#### ACTIVITY
Could the data below be retyped exactly, without its pictures?

#### RECORDED DATA
□ □ □ □ □
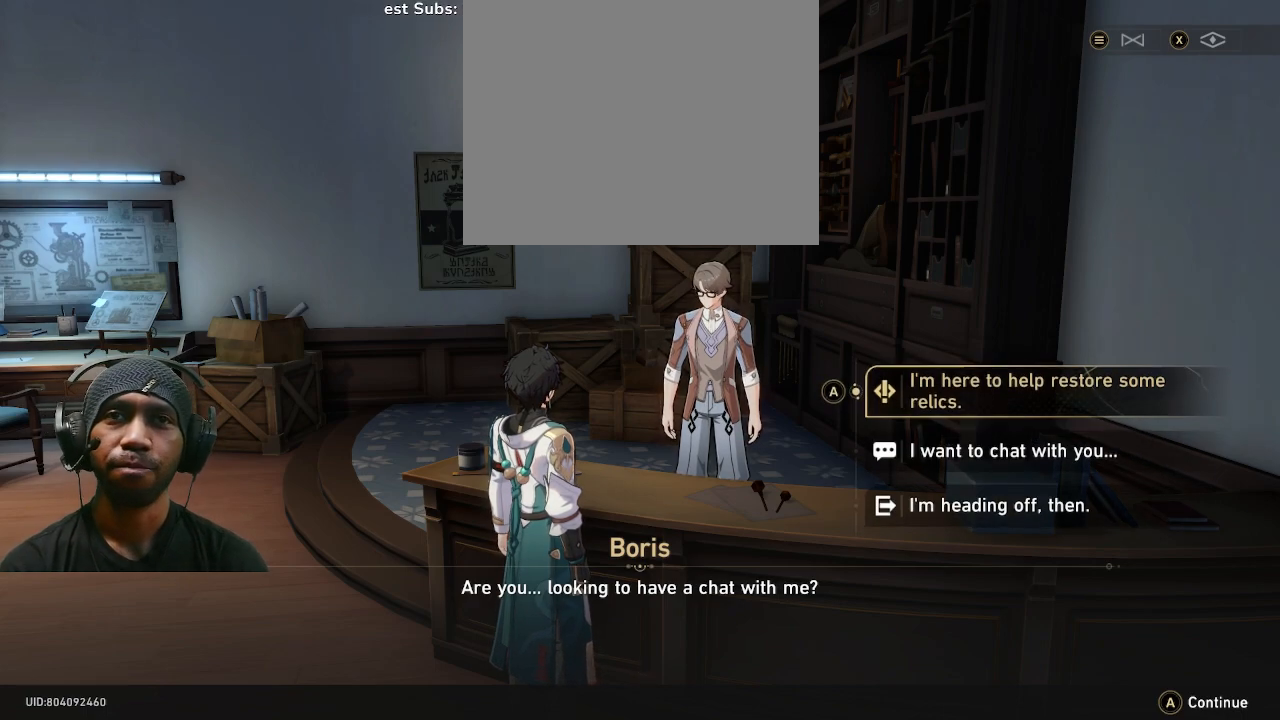
{"dt_ms": 500, "buttons": ["R2"], "left_stick": "center", "right_stick": "center", "button_events": []}
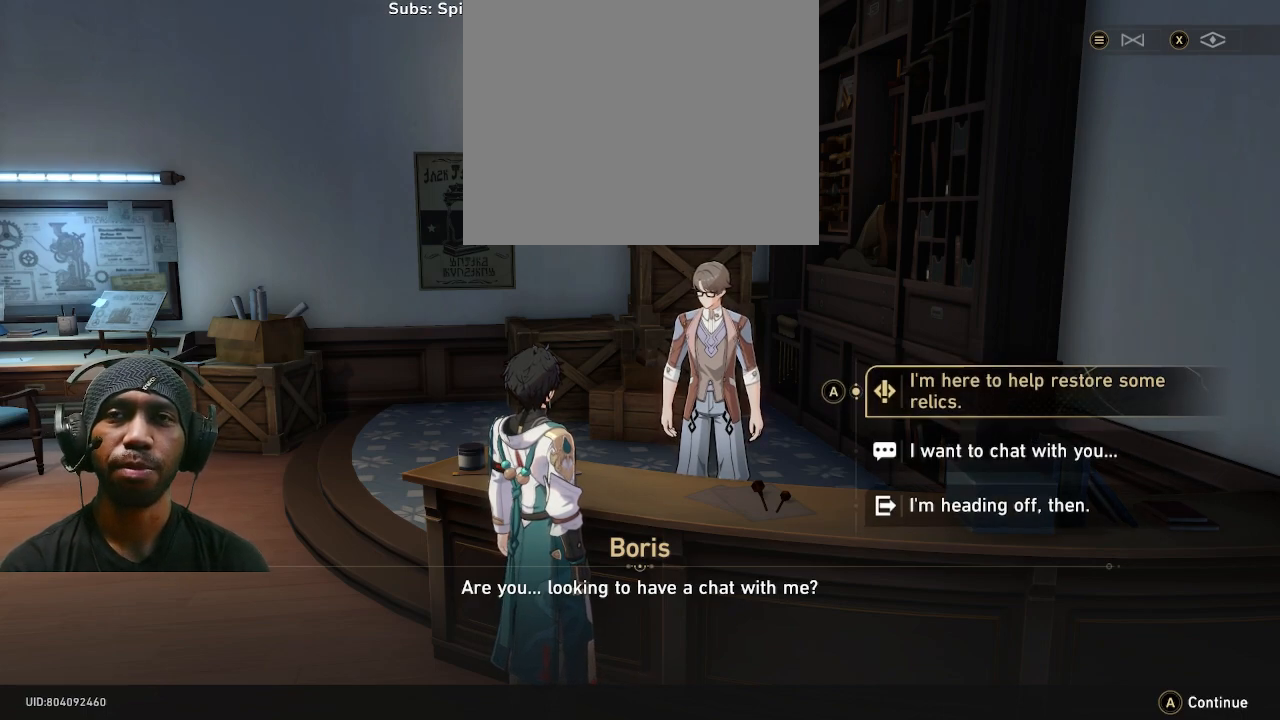
{"dt_ms": 500, "buttons": ["R2"], "left_stick": "center", "right_stick": "center", "button_events": []}
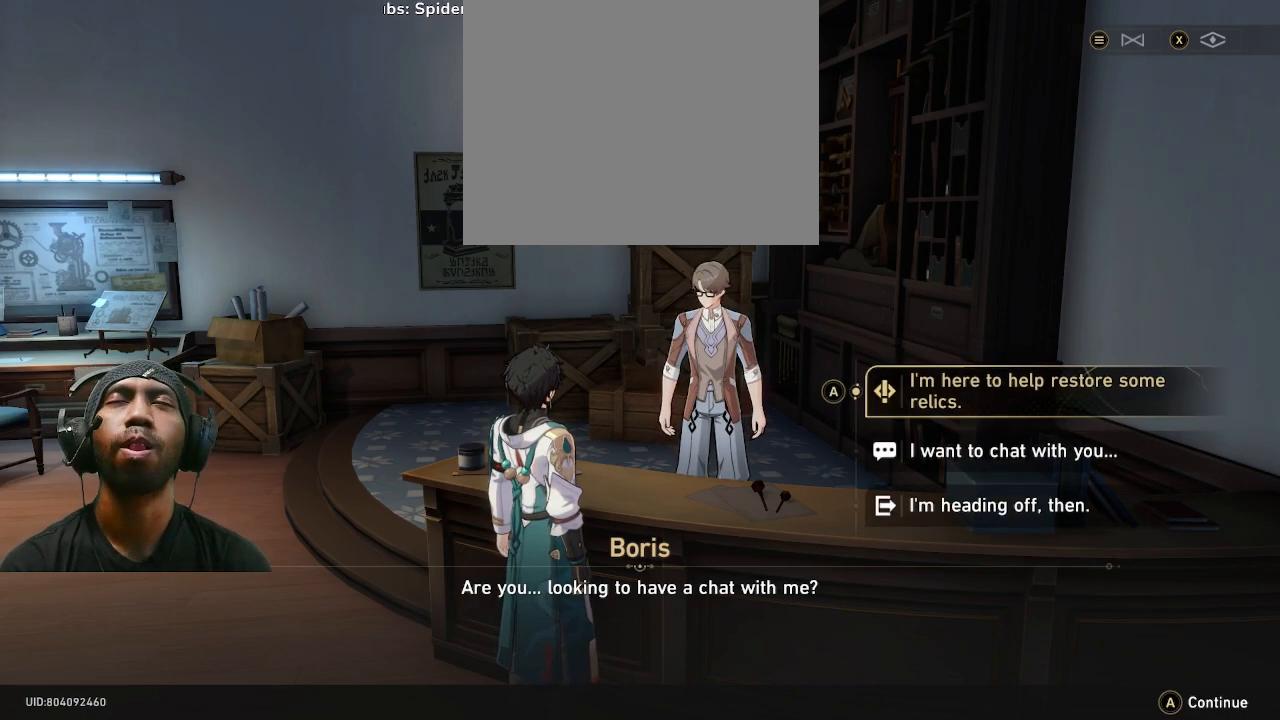
{"dt_ms": 500, "buttons": ["R2"], "left_stick": "center", "right_stick": "center", "button_events": [[33, "CROSS", "down"], [167, "CROSS", "up"]]}
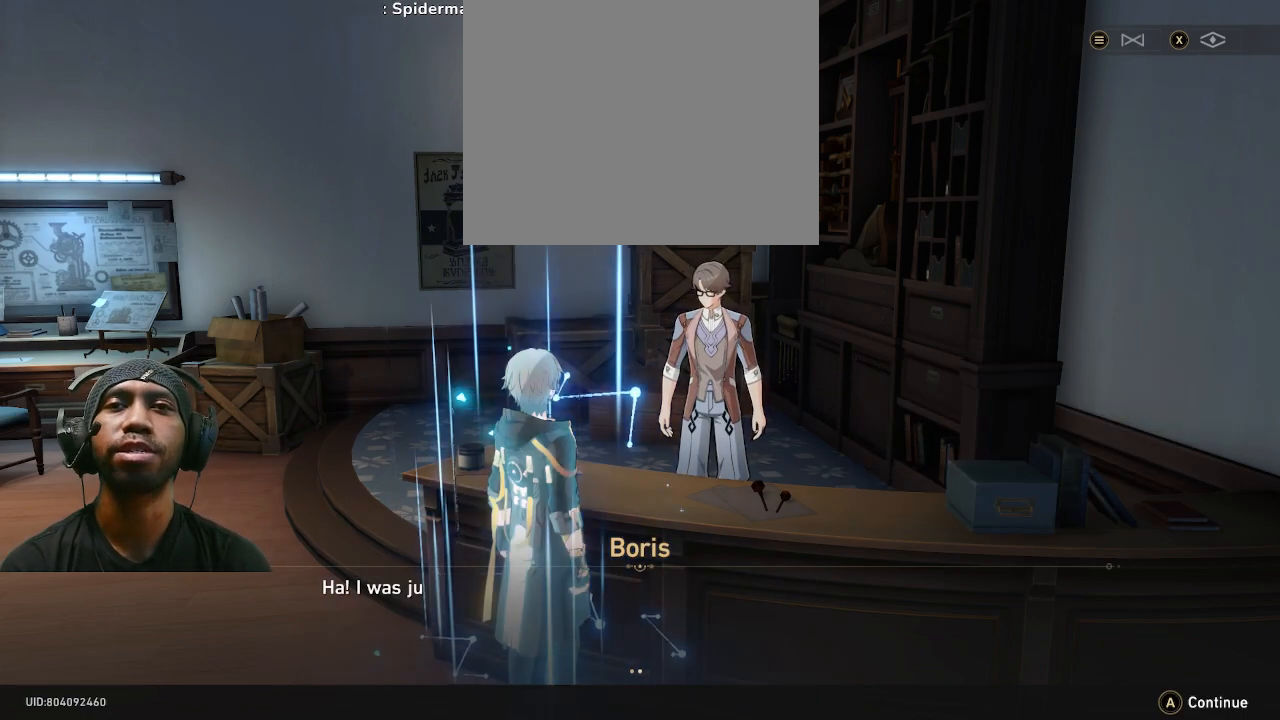
{"dt_ms": 500, "buttons": ["R2"], "left_stick": "center", "right_stick": "center", "button_events": []}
□ □ □ □ □
#### EXERCISE SOLUTION
{"dt_ms": 500, "buttons": ["R2"], "left_stick": "center", "right_stick": "center", "button_events": []}
{"dt_ms": 500, "buttons": ["R2"], "left_stick": "center", "right_stick": "center", "button_events": []}
{"dt_ms": 500, "buttons": ["R2"], "left_stick": "center", "right_stick": "center", "button_events": [[33, "CROSS", "down"], [167, "CROSS", "up"]]}
{"dt_ms": 500, "buttons": ["R2"], "left_stick": "center", "right_stick": "center", "button_events": []}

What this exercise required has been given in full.